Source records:
╭──

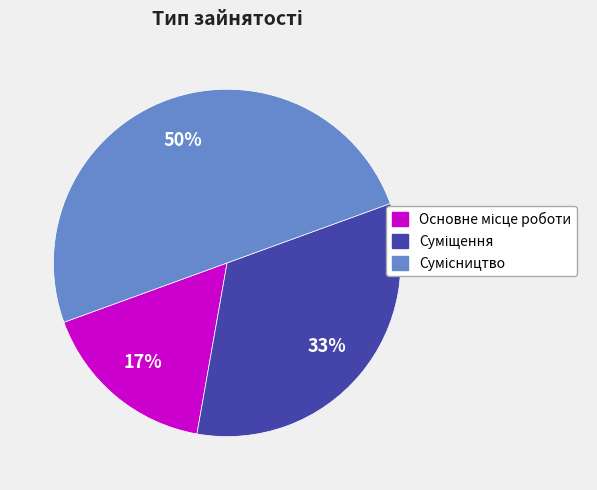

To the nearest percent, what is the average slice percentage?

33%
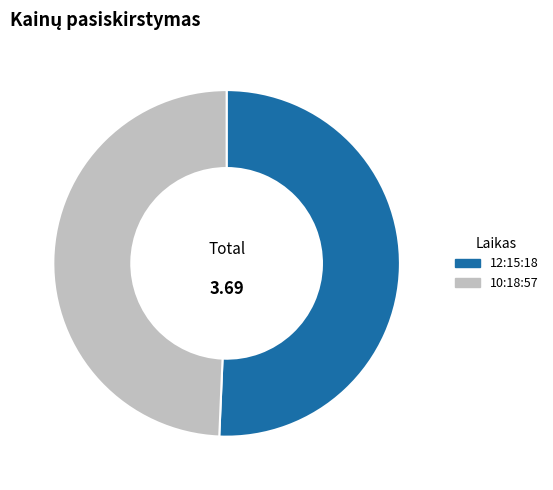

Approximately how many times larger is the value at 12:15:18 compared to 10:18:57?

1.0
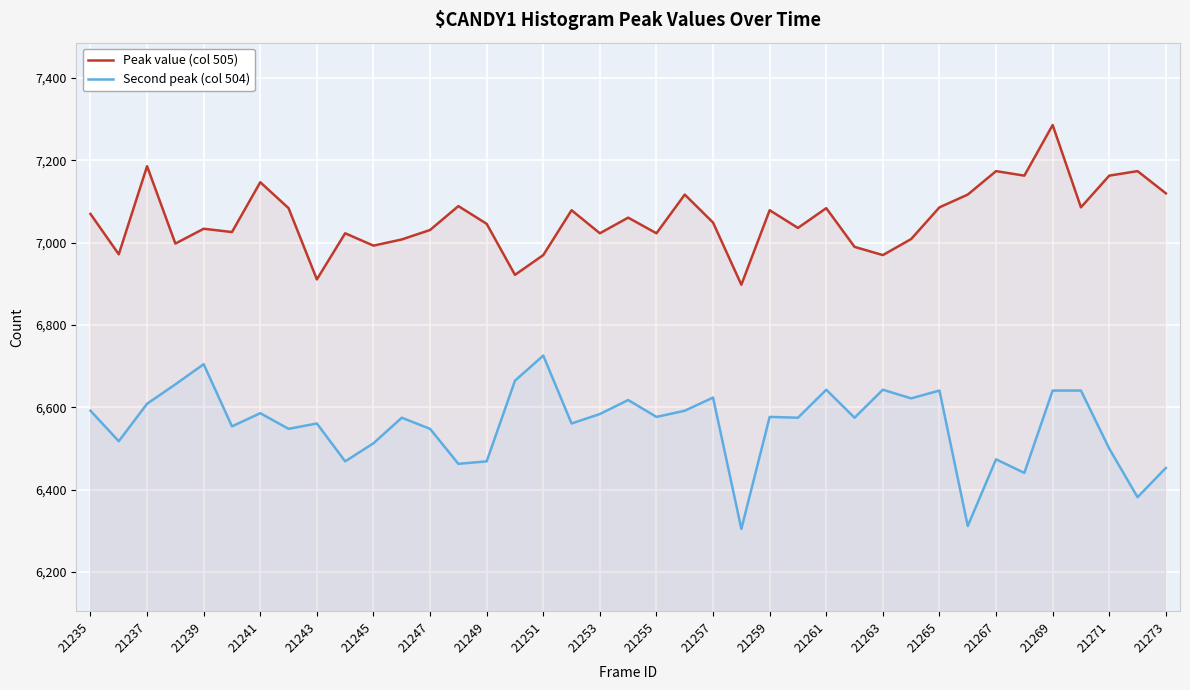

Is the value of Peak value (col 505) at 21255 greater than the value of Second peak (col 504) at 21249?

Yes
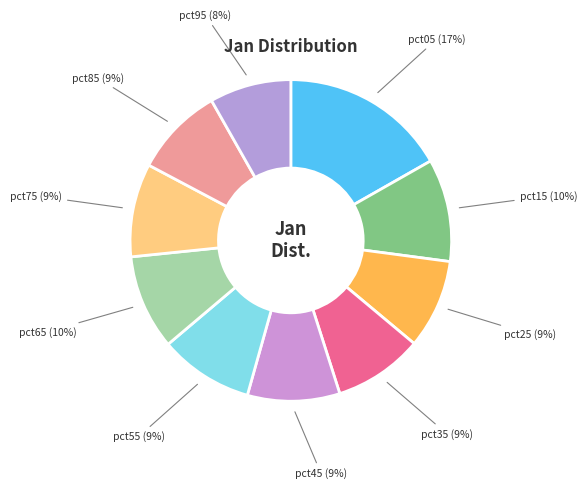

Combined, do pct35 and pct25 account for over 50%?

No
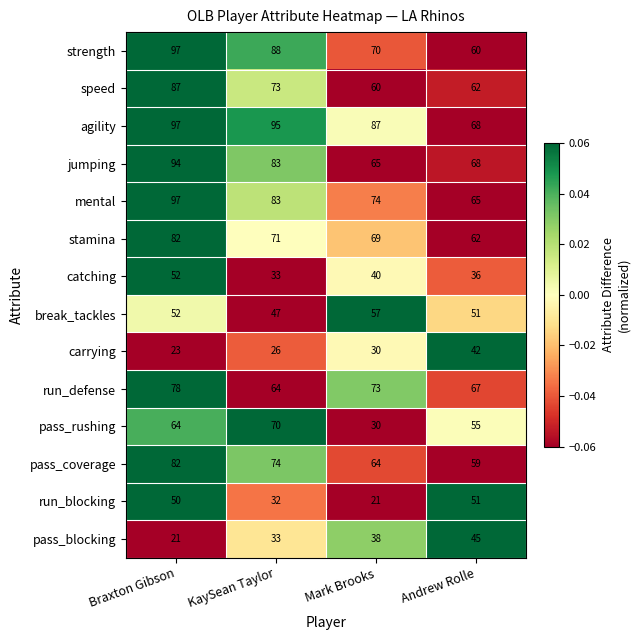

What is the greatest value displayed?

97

╰──

Work instructions. Return every line of the data above word for word, leaving out the pictures.

Solution for this problem.
To the nearest percent, what is the average slice percentage?

33%

Approximately how many times larger is the value at 12:15:18 compared to 10:18:57?

1.0

Is the value of Peak value (col 505) at 21255 greater than the value of Second peak (col 504) at 21249?

Yes

Combined, do pct35 and pct25 account for over 50%?

No

What is the greatest value displayed?

97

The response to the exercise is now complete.